A carbon credit trading system is a market-based tool designed to reduce greenhouse gas emissions by putting a price on carbon pollution. It allows governments, companies, and other entities to buy and sell carbon credits—essentially, permits that allow the emission of a certain amount of carbon dioxide or other greenhouse gases.
How It Works
Under this system, a government or regulatory body sets a limit (cap) on total emissions allowed from certain sectors. Organizations that reduce their emissions below their assigned limit can sell their unused credits to others who exceed theirs. This creates a financial incentive for businesses to invest in cleaner technologies and adopt more sustainable practices.
For example:
- If a power plant emits less CO₂ than its allowance, it can sell its surplus credits.
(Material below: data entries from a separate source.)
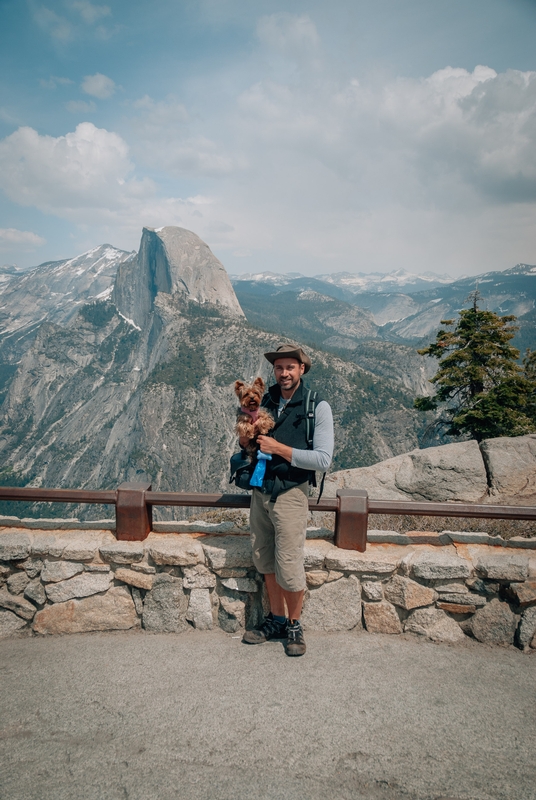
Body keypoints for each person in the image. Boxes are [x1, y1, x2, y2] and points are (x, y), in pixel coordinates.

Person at [240, 343, 334, 656]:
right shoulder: (263, 400)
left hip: (291, 493)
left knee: (289, 562)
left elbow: (323, 459)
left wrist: (280, 449)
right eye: (279, 368)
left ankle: (294, 624)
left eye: (290, 368)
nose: (284, 374)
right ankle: (277, 619)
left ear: (301, 369)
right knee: (265, 557)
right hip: (261, 489)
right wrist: (245, 441)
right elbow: (249, 446)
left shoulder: (316, 406)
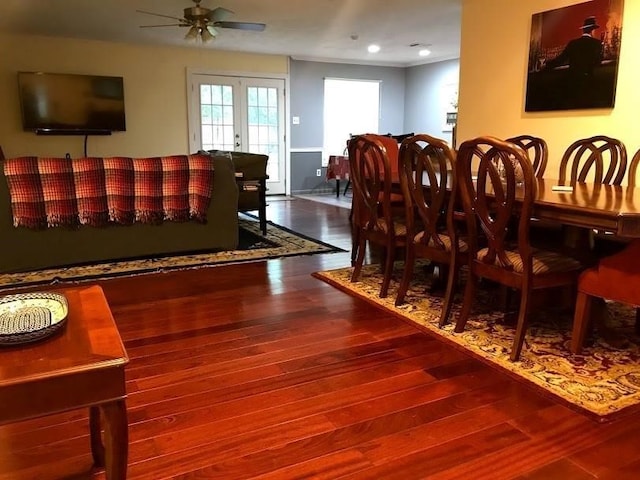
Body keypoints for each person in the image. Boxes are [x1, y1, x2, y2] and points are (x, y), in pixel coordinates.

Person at [544, 16, 604, 108]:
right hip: (588, 83)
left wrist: (546, 65)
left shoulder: (573, 43)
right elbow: (598, 62)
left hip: (572, 82)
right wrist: (602, 46)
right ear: (592, 31)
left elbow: (561, 59)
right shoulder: (597, 44)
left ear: (583, 30)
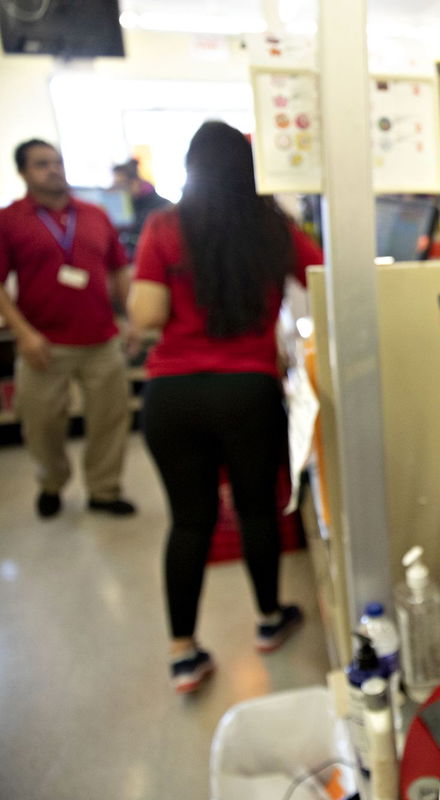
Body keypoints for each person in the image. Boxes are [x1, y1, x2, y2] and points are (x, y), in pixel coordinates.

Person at [129, 121, 323, 693]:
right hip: (249, 391)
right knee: (256, 509)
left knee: (190, 521)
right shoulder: (273, 228)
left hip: (174, 395)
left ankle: (183, 652)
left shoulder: (163, 226)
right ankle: (268, 620)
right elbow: (324, 279)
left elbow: (146, 316)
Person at [0, 139, 137, 519]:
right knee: (41, 426)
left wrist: (129, 317)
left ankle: (104, 490)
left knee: (110, 420)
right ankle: (51, 482)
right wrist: (23, 334)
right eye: (43, 164)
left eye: (58, 162)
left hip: (102, 340)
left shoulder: (94, 215)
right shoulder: (9, 220)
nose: (54, 169)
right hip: (43, 344)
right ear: (24, 172)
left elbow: (118, 269)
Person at [111, 157, 170, 257]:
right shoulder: (127, 205)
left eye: (121, 185)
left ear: (135, 182)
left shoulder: (162, 207)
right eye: (115, 185)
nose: (118, 190)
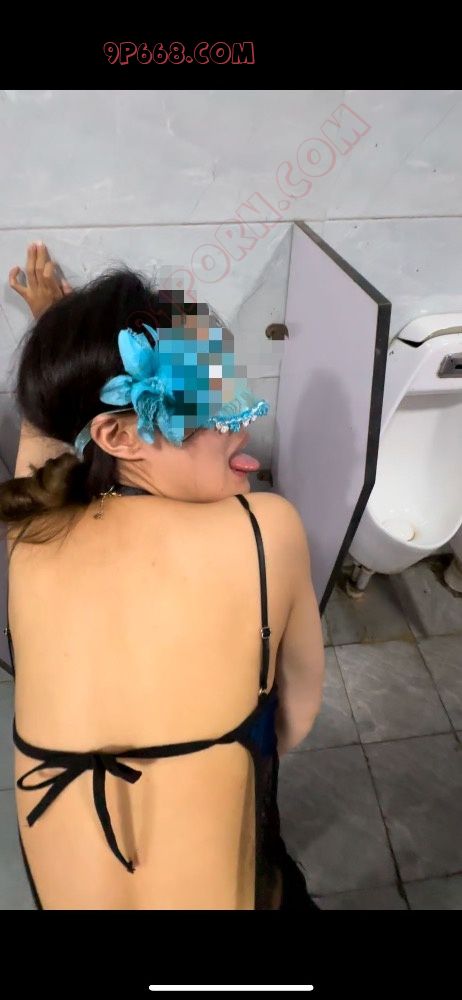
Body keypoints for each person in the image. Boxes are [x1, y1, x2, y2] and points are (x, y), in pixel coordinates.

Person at [1, 242, 325, 910]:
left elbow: (41, 437)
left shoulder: (29, 531)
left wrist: (56, 328)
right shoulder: (266, 530)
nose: (245, 424)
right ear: (118, 437)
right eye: (213, 407)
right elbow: (295, 718)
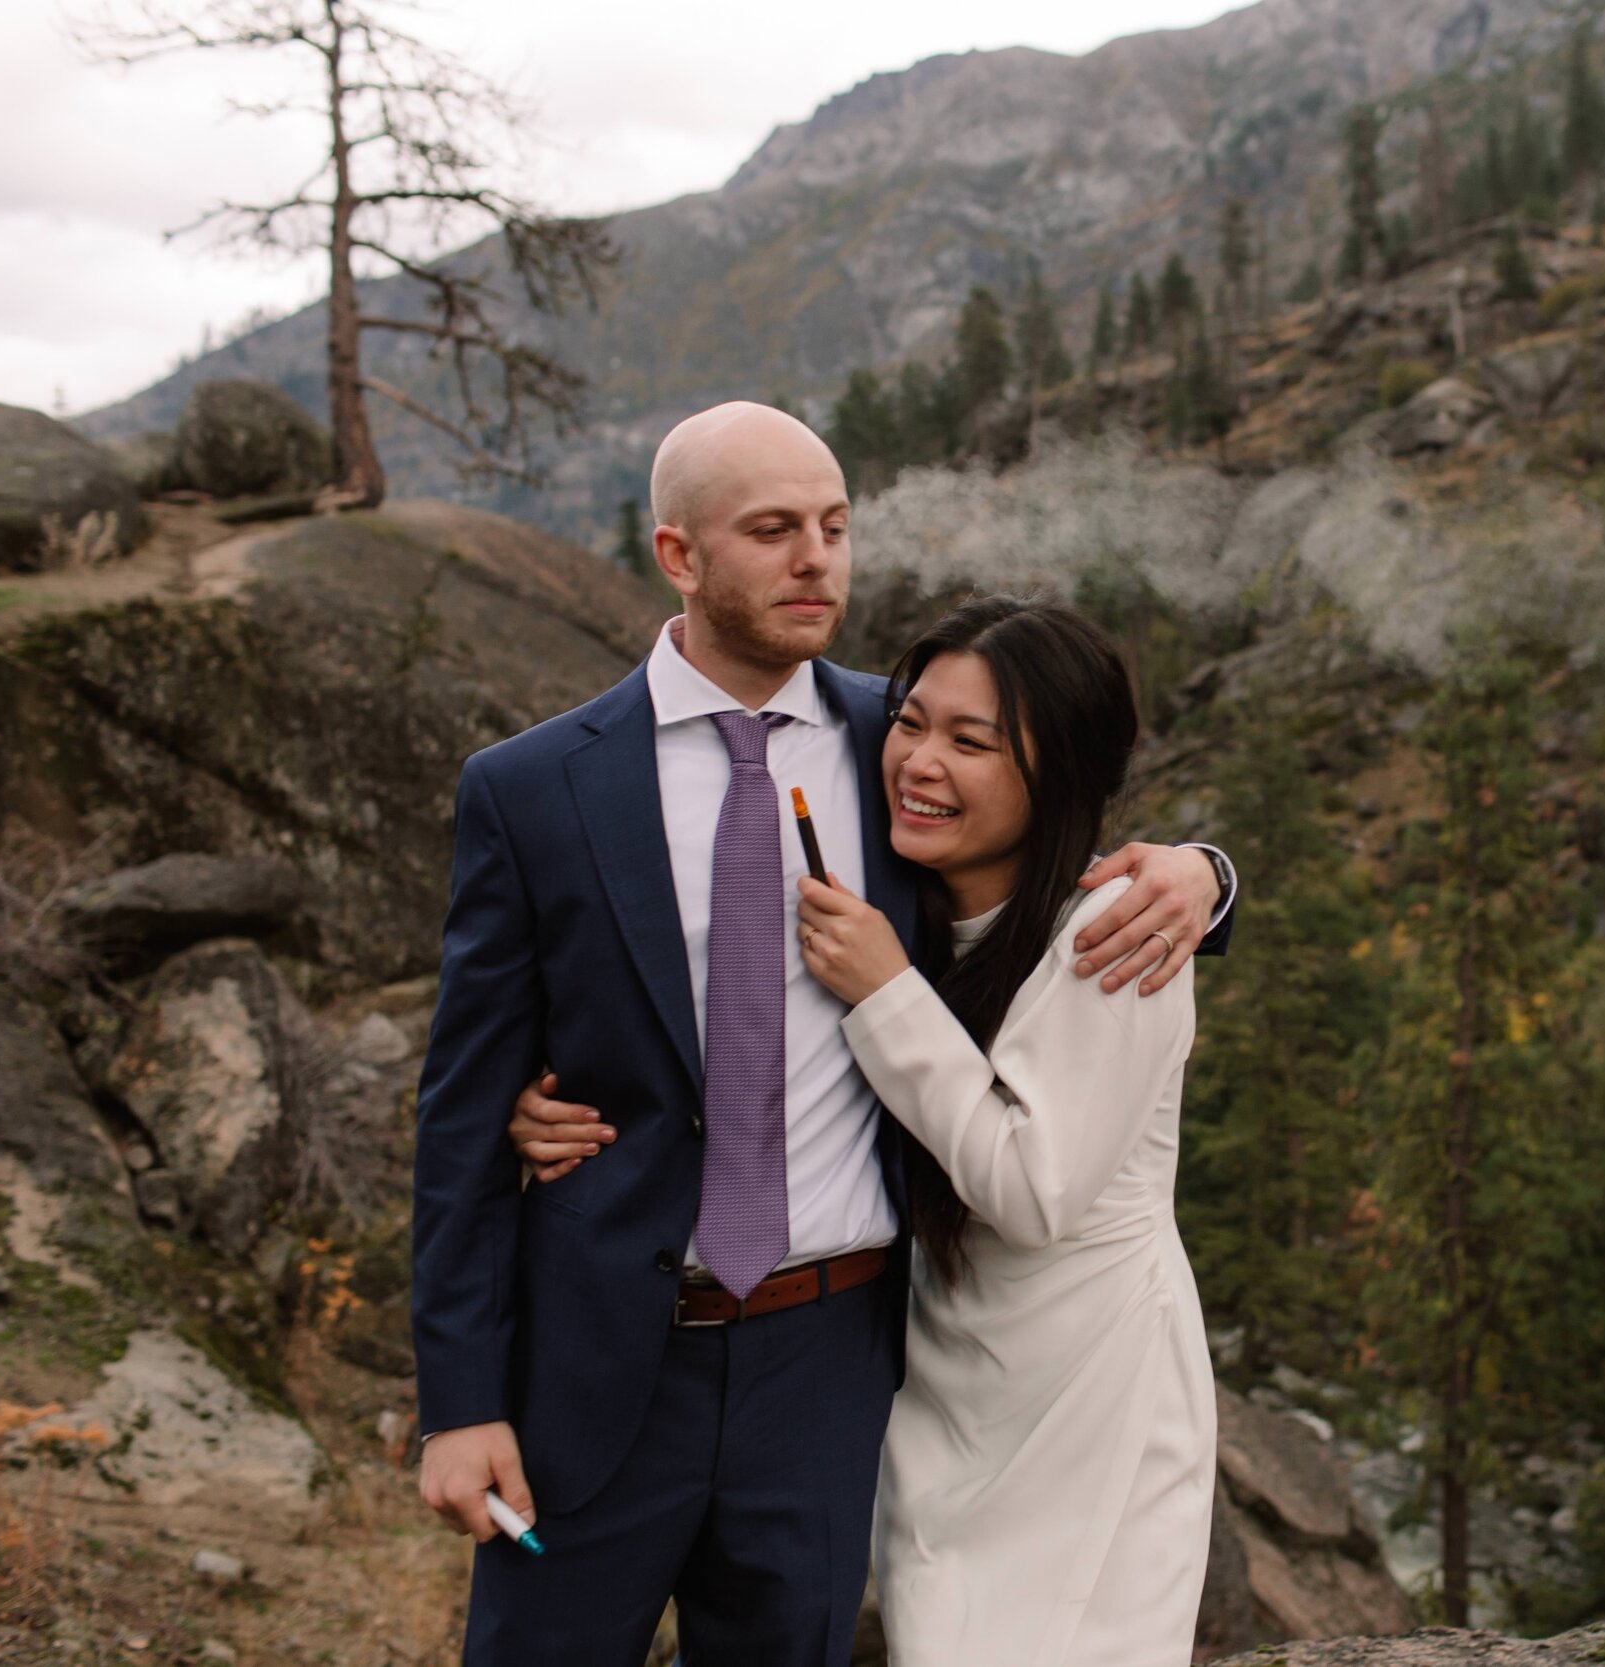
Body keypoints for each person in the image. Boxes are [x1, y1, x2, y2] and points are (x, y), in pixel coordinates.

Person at [411, 402, 1233, 1667]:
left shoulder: (896, 737)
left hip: (833, 1364)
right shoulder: (532, 788)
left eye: (837, 527)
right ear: (678, 556)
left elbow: (1054, 864)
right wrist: (461, 1402)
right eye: (775, 529)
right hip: (596, 1362)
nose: (818, 560)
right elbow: (462, 1121)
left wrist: (1205, 874)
- If another plant exceeds its limit, it must buy credits to cover the excess.
Why It Matters for Iraq
For Iraq, adopting a carbon credit trading system is a step toward environmental sustainability, economic diversification, and alignment with international climate commitments. It allows Iraq to:
- Encourage cleaner industrial practices
- Monetize reductions in emissions
- Participate in global carbon markets
- Attract investment in renewable energy and green infrastructure
As Iraq works to modernize its energy sector and reduce carbon emissions—especially from practices like gas flaring—a carbon credit system offers a practical, flexible path forward.
Looking Ahead
The Government of Iraq, through initiatives such as the GCCE, is exploring frameworks for launching a national carbon credit system that supports our environmental goals while creating new economic opportunities. By integrating with regional and international markets, Iraq can become a proactive player in the global effort to combat climate change.